- TEXT UNDER STUDY:

Periodic Reporting for period 3 - VIVALDI (Preventing and mitigating farmed bivalve diseases)
Période du rapport: 2019-03-01 au 2020-02-29
The European shellfish industry is a major contributor to global production of marine bivalves and has a significant social impact. Since 2008, massive mortality outbreaks in Pacific oyster spat have been reported, attributed to the oyster herpesvirus OsHV-1. More recently, increased mortality has been reported in adult Pacific oysters, associated with Vibrio aestuarianus and among blue mussels with the detection of V. splendidus. Similarly, the Brown Ring Disease caused by V. tapetis and Perkinsosis have a significant impact on the production of clams. In Spain, the parasite Marteilia cochillia has contributed to the collapse of cockle fishery since 2012. Disease management methods rely, among others, on preventive measures, which are regulated at EU level.
VIVALDI has brought new knowledge on the interactions between shellfish, environment and pathogens and has developed practical tools and approaches aimed at better preventing and controlling diseases in the main European shellfish species. These species include oysters (Crassostrea gigas and Ostrea edulis), mussels (Mytilus edulis and M. galloprovincialis), clams (Ruditapes philippinarum) and scallops (Pecten maximus). The project has addressed the most harmful pathogens affecting these species: the virus Ostreid herpesvirus 1 (OsHV-1), Vibrio species including V. aestuarianus, V. splendidus and V. tapetis, as well as micro- eukaryotes such as the parasites Perkinsus olseni, Marteilia refringens, and Bonamia ostreae.
VIVALDI has brought new knowledge on the interactions between shellfish, environment and pathogens and has developed practical tools and approaches aimed at better preventing and controlling diseases in the main European shellfish species. These species include oysters (Crassostrea gigas and Ostrea edulis), mussels (Mytilus edulis and M. galloprovincialis), clams (Ruditapes philippinarum) and scallops (Pecten maximus). The project has addressed the most harmful pathogens affecting these species: the virus Ostreid herpesvirus 1 (OsHV-1), Vibrio species including V. aestuarianus, V. splendidus and V. tapetis, as well as micro- eukaryotes such as the parasites Perkinsus olseni, Marteilia refringens, and Bonamia ostreae.
Pathogen diversity and lifecycles:
- Investigations on oyster pathogens’ genomes show that the virus OsHV-1 is evolving via animal transfers and depending on host speciesr;
- Differences in the virulence of the bacteria Vibrio aestuarianus have been revealed;
- Next Generation Sequencing has allowed us to characterise new pathogens and revealed the presence of micro-eukaryotes such as haplosporidians and mikrocytids in bivalve and environmental samples;
- The creation of a MALDI-TOF MS database will allow diagnostic laboratories to rapidly identify bacteria;
- Diagnostic approaches such as passive sensors allow to successfully detect aquatic pathogens in sea water; Magnetic Beads could be used prior to PCR to improve the detection OsHV-1 in aquaculture facilities.

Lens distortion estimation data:
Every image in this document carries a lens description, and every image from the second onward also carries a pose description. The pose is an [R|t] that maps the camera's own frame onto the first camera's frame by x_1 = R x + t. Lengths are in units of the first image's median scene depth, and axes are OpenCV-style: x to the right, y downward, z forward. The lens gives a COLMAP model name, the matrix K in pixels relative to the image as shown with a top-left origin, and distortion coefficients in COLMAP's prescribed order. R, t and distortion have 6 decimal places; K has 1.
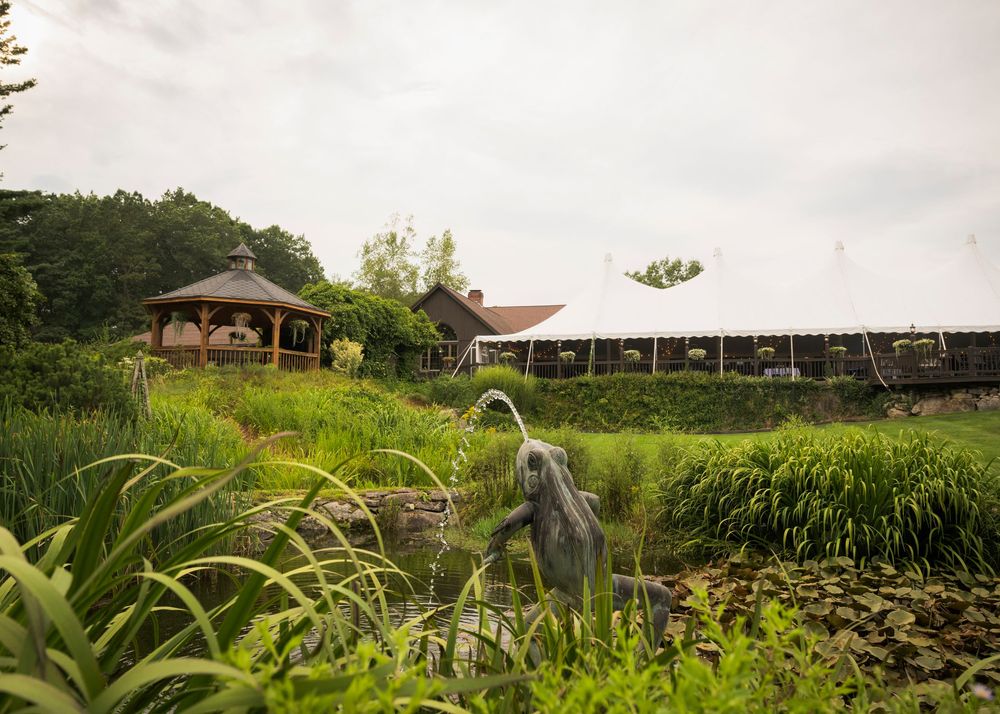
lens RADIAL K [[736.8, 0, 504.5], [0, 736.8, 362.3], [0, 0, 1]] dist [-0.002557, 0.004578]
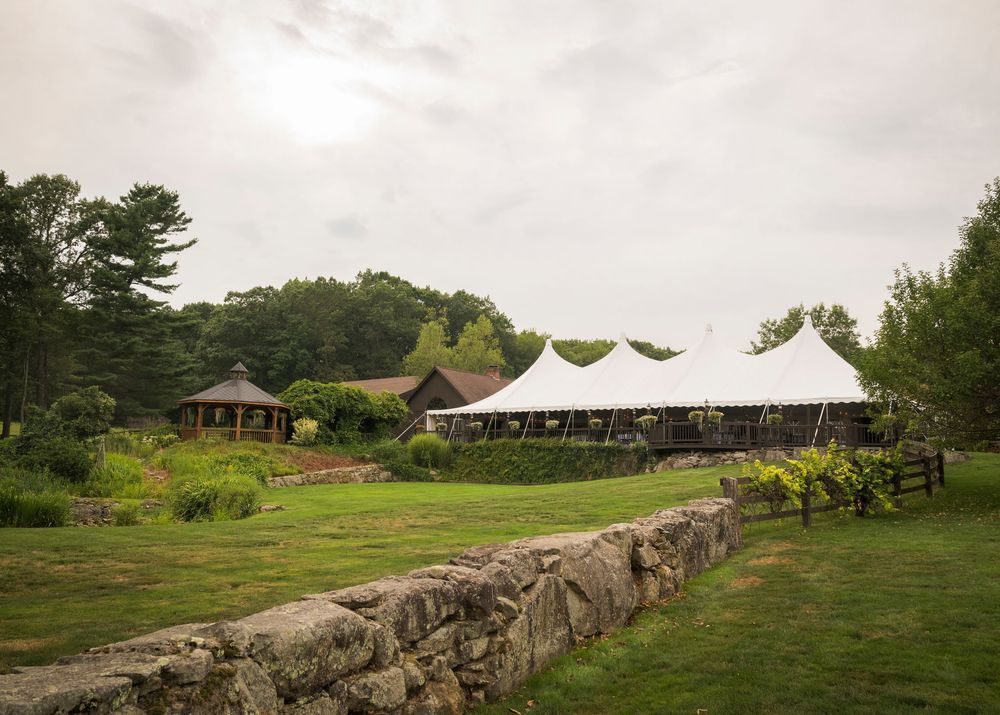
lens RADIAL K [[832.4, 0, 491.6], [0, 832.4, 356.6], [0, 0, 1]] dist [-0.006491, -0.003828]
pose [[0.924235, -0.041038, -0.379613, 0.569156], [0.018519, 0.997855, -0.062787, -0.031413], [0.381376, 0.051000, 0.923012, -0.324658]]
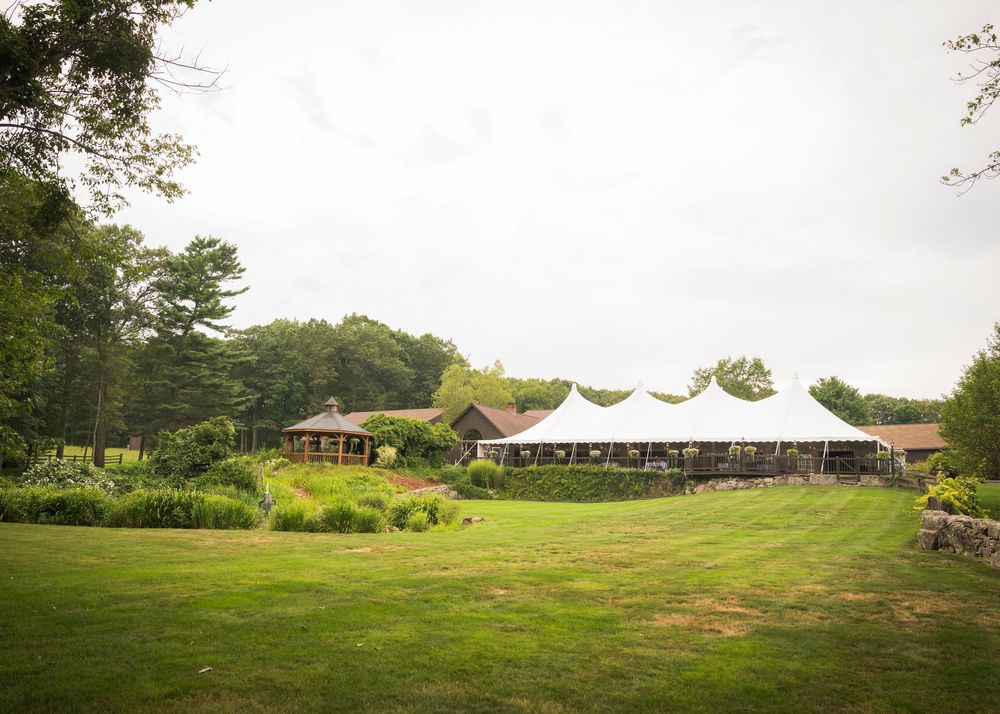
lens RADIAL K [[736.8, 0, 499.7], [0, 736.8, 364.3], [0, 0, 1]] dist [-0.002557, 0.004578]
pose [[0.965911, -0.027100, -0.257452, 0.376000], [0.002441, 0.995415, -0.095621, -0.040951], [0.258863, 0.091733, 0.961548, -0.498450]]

- PROBLEMS AND TASKS:
(1) Transcribe the section of the report on farmed bivalve diseases that opens with the words containing "Pathogen diversity and" and closes with "in aquaculture facilities.".
(2) Write the next part of the report on farmed bivalve diseases, picking up right after its last line.

- WRITTEN ANSWERS:
(1)
Pathogen diversity and lifecycles:
- Investigations on oyster pathogens’ genomes show that the virus OsHV-1 is evolving via animal transfers and depending on host speciesr;
- Differences in the virulence of the bacteria Vibrio aestuarianus have been revealed;
- Next Generation Sequencing has allowed us to characterise new pathogens and revealed the presence of micro-eukaryotes such as haplosporidians and mikrocytids in bivalve and environmental samples;
- The creation of a MALDI-TOF MS database will allow diagnostic laboratories to rapidly identify bacteria;
- Diagnostic approaches such as passive sensors allow to successfully detect aquatic pathogens in sea water; Magnetic Beads could be used prior to PCR to improve the detection OsHV-1 in aquaculture facilities.

(2)
Host and pathogen response:
- Important pathways involved in the bivalves’ response against pathogens were identified: e.g. autophagy (mechanism contributing to cellular components degradation and recycling), seems involved in the oyster defence against the virus OsHV-1;
- We have discovered that mussels show an extremely high expression of antimicrobial peptides that might be very effective against pathogens;
- Tissular distribution and pathogenesis of oyster pathogens OsHV-1 and Vibrio aestuarianus and the bacteria Vibrio tapetis in clams have been successfully explored;
- Improved survival of oysters challenged with UV inactivated OsHV-1 has been revealed.
Development of selective breeding programmes:
- We have produced and identified oyster tolerant families (able to support high viral load without dying) and resistant families (able to limit the infection);
- A massive genotyping approach based on 20 000 SNPs (Single Nucleotide Polymorphisms) combined with whole genome sequencing has allowed us to identify genomic regions associated with the resistance/tolerance to the viral infection;
- Parentage assignation tools based on SNP panels were developed and tested in oysters and clams;
- Simulation exercises have shown that it is possible to select for survival and growth without increasing inbreeding.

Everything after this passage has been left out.